É necessário discutir que, mais do que uma língua, as pessoas com surdez precisam de ambientes educacionais estimuladores, que desafiem o pensamento e exercitem a capacidade perceptiva – cognitivo. Compreendemos que o fracasso do processo educativo das pessoas com surdez é um problema da qualidade das práticas pedagógicas e não um problema somente focado nessa ou naquela língua. Como afirma: ( PIERUCCI 1999 )

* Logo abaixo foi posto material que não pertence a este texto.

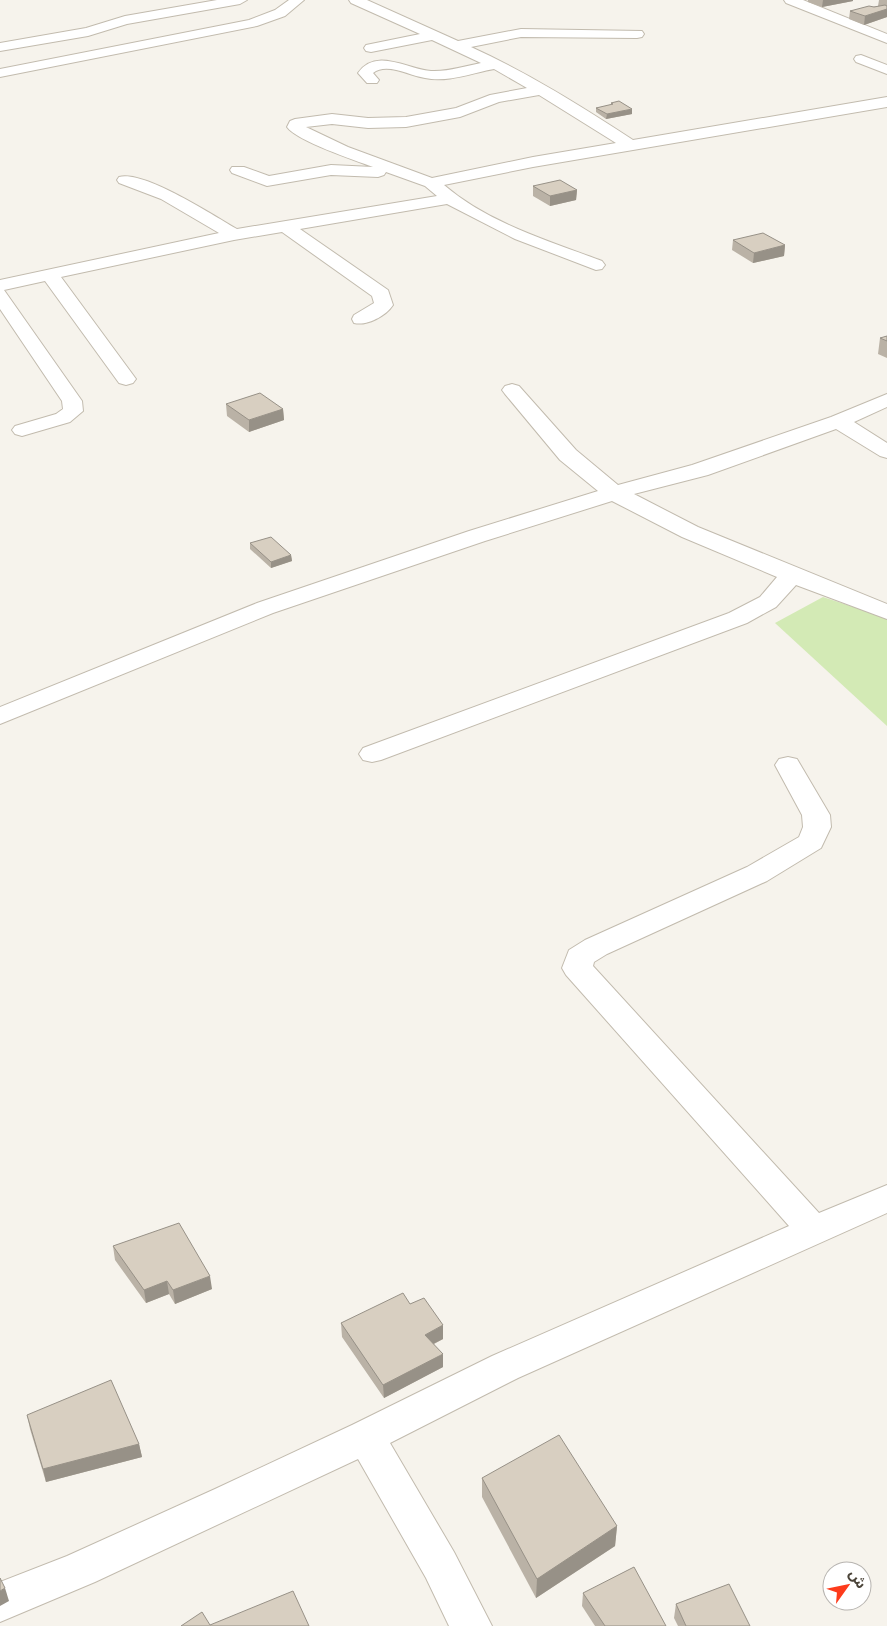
<svg xmlns="http://www.w3.org/2000/svg" width="887" height="1626" font-family="Signika,'Noto Sans Arabic',sans-serif">
<rect width="100%" height="100%" fill="#f6f3ec"/>
<polygon fill="#d3eab5" points="823,597 887,618 887,726 775,623"/>
<g fill="none" stroke-linecap="round" stroke-linejoin="round">
<g stroke="#c2bbae" stroke-width="2">
<g id="minor">
<polygon points="217,0 247,0 240,4 127,24 88,36 0,51 0,43 86,28 125,16"/>
<polygon points="289,0 304,0 285,16 257,26 0,77 0,69 249,20 275,10"/>
<path d="M349,0H367L458,41L521,29L642,31L644,34L642,37L637,38L521,37L471,47C528,73 581,106 633,140L887,97V107L533,167L444,185C488,223 549,241 602,261L605,265L602,269L596,270L515,239L447,204L300,229L388,290L393,305C386,316 367,326 354,323L352,319L354,315L374,303L372,296L282,232L234,240L61,277L136,379L133,383L126,385L119,383L45,281L4,290L82,401L83,411L70,422L22,436L15,434L12,430L15,426L56,414L63,409L62,401L0,309V280L219,233L161,199L119,183L117,180L119,177C144,170 214,216 237,229L437,196L425,186L386,172L384,175L378,177L331,175L267,186L232,173L230,170L232,167H244L269,176L331,165L373,167C354,160 297,141 287,127L290,121L295,119L332,114L368,118L406,117L456,108L490,95L527,88L494,69C472,73 447,83 425,78C410,76 387,62 373,73L379,80L377,83H367L358,73C376,47 407,69 431,71C448,72 465,66 481,63L432,40L371,52L366,51L364,48L366,45L420,34L351,3ZM539,95L616,143L533,157L432,178L348,147L306,127L332,124L368,128L406,127L460,117L499,102Z"/>
<polygon points="784,0 803,0 887,34 887,43 786,3"/>
<polygon points="861,55 887,65 887,74 856,62 854,59 856,56"/>
<polygon points="512,384 519,386 576,450 618,485 692,465 831,417 887,394 887,407 854,422 887,443 887,458 880,456 836,429 708,475 634,494 698,527 887,604 887,619 796,585 776,607 747,623 381,760 372,762 363,760 359,754 363,748 729,613 760,597 777,577 682,537 612,501 485,541 273,613 0,724 0,707 257,603 469,531 598,491 560,460 505,394 502,390 505,386"/>
<polygon points="788,757 797,759 830,815 831,827 821,848 767,881 607,954 594,962 593,966 819,1213 887,1185 887,1213 518,1378 390,1443 454,1552 492,1626 449,1626 426,1578 358,1459 95,1582 0,1622 0,1582 67,1556 215,1489 352,1425 492,1356 789,1226 566,975 562,968 569,950 585,940 747,867 799,837 803,827 802,815 775,765 779,759"/>
</g>
</g>
<use href="#minor" fill="#fff" fill-rule="evenodd"/>
</g>
<g fill="#bab2a6">
<polygon points="808,0 853,0 853,1 822,7 808,2"/>
<polygon points="879,0 887,0 887,17 864,25 849,19 850,11 878,6"/>
<polygon points="611,103 632,114 606,119 596,112 596,108 611,105"/>
<polygon points="533,186 577,190 576,200 550,206 533,196"/>
<polygon points="733,240 785,245 784,256 753,263 732,250"/>
<polygon points="887,336 887,358 878,354 880,338"/>
<polygon points="226,404 283,409 284,420 249,432 227,416"/>
<polygon points="250,543 291,555 292,561 271,568 250,549"/>
<polygon points="113,1246 212,1289 175,1304 169,1294 146,1303 115,1260"/>
<polygon points="410,1304 443,1339 434,1344 443,1367 384,1398 342,1337 341,1323"/>
<polygon points="27,1415 139,1444 142,1457 46,1482 30,1429"/>
<polygon points="482,1478 617,1526 615,1546 536,1598 482,1497"/>
<polygon points="583,1593 666,1626 595,1626 582,1606"/>
<polygon points="676,1604 750,1626 678,1626 674,1618"/>
</g>
<g fill="#979187">
<polygon points="823,0 853,0 853,1 822,7"/>
<polygon points="887,9 887,17 864,25 865,16"/>
<polygon points="632,109 632,114 606,119 607,114"/>
<polygon points="577,190 576,200 550,206 550,196"/>
<polygon points="785,245 784,256 753,263 754,253"/>
<polygon points="283,409 284,420 249,432 249,420"/>
<polygon points="291,555 292,561 271,568 271,562"/>
<polygon points="210,1276 212,1289 175,1304 173,1290"/>
<polygon points="167,1281 169,1294 146,1303 144,1290"/>
<polygon points="443,1325 443,1339 425,1348 425,1335"/>
<polygon points="443,1354 443,1367 384,1398 383,1385"/>
<polygon points="139,1444 142,1457 46,1482 43,1469"/>
<polygon points="617,1526 615,1546 536,1598 537,1579"/>
<polygon points="5,1588 9,1601 0,1606 0,1591"/>
</g>
<g fill="#d8cfc1" stroke="#979187">
<polygon points="885,5 887,6 887,9 865,16 850,11 869,6 874,7"/>
<polygon points="619,101 632,109 607,114 596,108 613,104 611,103"/>
<polygon points="560,180 577,190 550,196 533,186"/>
<polygon points="763,233 785,245 754,253 733,240"/>
<polygon points="887,336 887,341 880,338"/>
<polygon points="260,393 283,409 249,420 226,404"/>
<polygon points="271,537 291,555 271,562 250,543"/>
<polygon points="179,1223 210,1276 173,1290 167,1281 144,1290 113,1246"/>
<polygon points="403,1293 410,1304 424,1298 443,1325 425,1335 443,1354 383,1385 341,1323"/>
<polygon points="111,1380 139,1444 43,1469 27,1415"/>
<polygon points="559,1435 617,1526 537,1579 482,1478"/>
<polygon points="634,1567 666,1626 605,1626 583,1593"/>
<polygon points="0,1578 5,1588 0,1591"/>
<polygon points="729,1584 750,1626 686,1626 676,1604"/>
<polygon points="293,1591 309,1626 181,1626 202,1612 210,1625"/>
</g>
<g transform="translate(847 1586) rotate(57)"><circle r="24" fill="#ffffff" stroke="#b7b4b0"/>
<path d="M0-4L9 19L0 12L-9 19Z" fill="#fd3b1c"/>
<text y="-8" font-size="14" font-weight="bold" text-anchor="middle" fill="#4b4439">ش</text>
</g>
</svg>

A atenção deve estar centrada, primeiramente, no potencial natural que esses seres humanos têm, independente de deficiência, diferença, limites ou mesmo do marcador surdo. Nessas pessoas, se lhes forem criados ambientes propícios para desenvolverem o seu potencial, as marcas do déficit , da falta,  da falha e da deficiência  serão  secundarizadas  e será  executado o seu potencial humano.

Pensamos no AEE, na  perspectiva de que tudo se liga a tudo e que o ato de um professor transformar sua prática pedagógica, conectando teoria e prática, a  sala de aula comum e o AEE, numa visão complementar sustenta-se a base do fazer pedagógico desse atendimento, e contribui com  a interação e a comunicação entre o professor, os colegas e o aluno com surdez na sala de aula comum, em virtude de já ter construído de forma complementar os vários saberes que a classe comum não oferece, garantindo, efetivamente,  a participação do aluno com surdez  na  dinâmica da sala de aula comum.
Essa parte do texto destaca a importância do Atendimento Educacional Especializado para o desenvolvimento do aluno com deficiência na sala de aula comum, contribuindo com a interação e a comunicação entre o aluno com surdez e todos que fazem parte do seu cotidiano escolar, garantindo ao mesmo uma melhor participação do dia – a – dia da sala de aula comum.